#### [Document segment]
That’s a much better solution than my adcon suggestion. If you decide to use
my USING suggestions then change your LA’s to LARL’s for the exit addresses.
Peter
From: IBM Mainframe Assembler List
<[email protected]<mailto:[email protected]>> On
Behalf Of Tony Harminc
Sent: Wednesday, November 8, 2023 5:25 PM
To: [email protected]<mailto:[email protected]>
Subject: Re: Internal Exit Routine Handling
On Wed, 8 Nov 2023 at 17:13, Farley, Peter <
[email protected]<mailto:[email protected]>>
wrote:
> The “why” of using adcons instead of direct instruction reference with my
> suggested USING setup:
>
> Because the mainline USING that I suggested limits the use of R11 to just
> the mainline code and data, the labels on your exit routines are not
> addressable using R11 since they are outside of that range of addresses.

#### [Entries drawn from a collection]
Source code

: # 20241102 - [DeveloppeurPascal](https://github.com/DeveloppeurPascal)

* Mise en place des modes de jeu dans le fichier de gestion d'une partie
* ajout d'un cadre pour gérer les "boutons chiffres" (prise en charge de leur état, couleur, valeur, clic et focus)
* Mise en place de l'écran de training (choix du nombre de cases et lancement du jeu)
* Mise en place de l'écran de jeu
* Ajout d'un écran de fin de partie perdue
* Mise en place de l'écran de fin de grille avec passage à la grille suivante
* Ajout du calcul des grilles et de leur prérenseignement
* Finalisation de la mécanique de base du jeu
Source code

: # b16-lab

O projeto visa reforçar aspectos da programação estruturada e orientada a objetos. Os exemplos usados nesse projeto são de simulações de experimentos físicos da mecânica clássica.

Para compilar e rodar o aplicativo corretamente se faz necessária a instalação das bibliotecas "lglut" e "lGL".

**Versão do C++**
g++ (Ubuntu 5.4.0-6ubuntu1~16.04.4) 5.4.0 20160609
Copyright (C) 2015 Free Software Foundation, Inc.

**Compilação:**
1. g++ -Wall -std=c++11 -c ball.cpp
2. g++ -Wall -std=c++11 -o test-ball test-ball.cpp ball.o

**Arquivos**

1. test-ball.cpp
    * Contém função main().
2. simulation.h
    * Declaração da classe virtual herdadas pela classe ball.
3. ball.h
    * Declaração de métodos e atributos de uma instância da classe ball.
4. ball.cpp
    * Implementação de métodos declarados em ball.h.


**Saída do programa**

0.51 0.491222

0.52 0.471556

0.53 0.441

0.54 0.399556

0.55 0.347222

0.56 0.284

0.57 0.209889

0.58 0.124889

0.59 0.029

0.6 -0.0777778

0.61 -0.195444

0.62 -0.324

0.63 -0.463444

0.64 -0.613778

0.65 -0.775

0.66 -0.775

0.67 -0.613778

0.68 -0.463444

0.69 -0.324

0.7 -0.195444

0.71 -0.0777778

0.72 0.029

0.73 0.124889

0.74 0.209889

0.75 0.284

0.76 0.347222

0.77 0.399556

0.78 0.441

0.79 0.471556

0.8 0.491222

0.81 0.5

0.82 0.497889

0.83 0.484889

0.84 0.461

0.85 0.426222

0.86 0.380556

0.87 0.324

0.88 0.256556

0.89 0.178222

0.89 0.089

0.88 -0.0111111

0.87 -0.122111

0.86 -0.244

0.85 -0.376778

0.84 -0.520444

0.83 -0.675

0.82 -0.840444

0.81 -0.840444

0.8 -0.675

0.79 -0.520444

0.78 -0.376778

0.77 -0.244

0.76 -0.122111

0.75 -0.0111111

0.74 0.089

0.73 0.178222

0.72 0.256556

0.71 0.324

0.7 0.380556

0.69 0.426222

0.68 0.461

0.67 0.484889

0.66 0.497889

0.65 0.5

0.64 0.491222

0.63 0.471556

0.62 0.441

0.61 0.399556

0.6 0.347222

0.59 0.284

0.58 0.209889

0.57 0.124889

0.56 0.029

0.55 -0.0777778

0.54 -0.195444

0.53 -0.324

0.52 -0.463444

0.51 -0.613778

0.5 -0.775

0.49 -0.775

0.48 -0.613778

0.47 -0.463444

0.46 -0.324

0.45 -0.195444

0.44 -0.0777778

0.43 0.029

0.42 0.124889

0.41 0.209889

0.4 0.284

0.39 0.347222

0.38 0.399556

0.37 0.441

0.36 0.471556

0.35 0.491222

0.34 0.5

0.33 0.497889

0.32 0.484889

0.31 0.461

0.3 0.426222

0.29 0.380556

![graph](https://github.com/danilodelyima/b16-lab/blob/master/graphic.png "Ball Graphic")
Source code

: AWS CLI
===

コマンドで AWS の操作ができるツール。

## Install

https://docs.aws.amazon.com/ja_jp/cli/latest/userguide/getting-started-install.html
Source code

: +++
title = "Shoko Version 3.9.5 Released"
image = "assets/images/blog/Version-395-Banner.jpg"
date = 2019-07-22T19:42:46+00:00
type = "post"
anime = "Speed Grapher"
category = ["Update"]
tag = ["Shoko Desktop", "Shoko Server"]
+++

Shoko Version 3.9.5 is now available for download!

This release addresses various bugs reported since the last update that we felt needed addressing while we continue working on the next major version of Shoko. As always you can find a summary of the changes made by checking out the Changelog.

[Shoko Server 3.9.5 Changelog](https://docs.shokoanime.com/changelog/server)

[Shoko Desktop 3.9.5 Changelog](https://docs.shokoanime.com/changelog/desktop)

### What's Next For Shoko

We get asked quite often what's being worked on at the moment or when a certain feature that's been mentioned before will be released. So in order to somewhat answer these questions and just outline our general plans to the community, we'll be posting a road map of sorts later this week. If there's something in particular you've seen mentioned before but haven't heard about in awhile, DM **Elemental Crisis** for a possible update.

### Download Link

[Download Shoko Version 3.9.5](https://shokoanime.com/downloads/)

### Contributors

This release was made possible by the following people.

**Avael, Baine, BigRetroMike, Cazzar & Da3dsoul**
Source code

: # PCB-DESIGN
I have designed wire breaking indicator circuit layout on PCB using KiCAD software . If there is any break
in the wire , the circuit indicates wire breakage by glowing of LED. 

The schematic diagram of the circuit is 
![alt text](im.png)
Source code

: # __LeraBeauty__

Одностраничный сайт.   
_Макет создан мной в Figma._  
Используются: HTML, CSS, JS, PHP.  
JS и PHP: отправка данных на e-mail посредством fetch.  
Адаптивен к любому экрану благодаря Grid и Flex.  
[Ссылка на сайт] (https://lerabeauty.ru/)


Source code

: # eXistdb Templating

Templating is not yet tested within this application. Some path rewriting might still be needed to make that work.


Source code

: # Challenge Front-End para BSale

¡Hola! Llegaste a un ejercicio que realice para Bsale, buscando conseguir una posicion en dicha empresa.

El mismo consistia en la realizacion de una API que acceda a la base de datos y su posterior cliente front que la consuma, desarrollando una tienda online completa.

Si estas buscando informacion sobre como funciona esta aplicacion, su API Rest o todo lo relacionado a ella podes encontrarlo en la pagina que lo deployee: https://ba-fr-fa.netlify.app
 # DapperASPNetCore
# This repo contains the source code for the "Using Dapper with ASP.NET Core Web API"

#### [Exercise requirements]
Replace "solution" with "approach" throughout everything from "That’s a much" down to "the exit addresses." in the mailing-list post, and write out that stretch with the change. The listing has no connection to the mailing-list post.

#### [Written answer]
That’s a much better approach than my adcon suggestion. If you decide to use
my USING suggestions then change your LA’s to LARL’s for the exit addresses.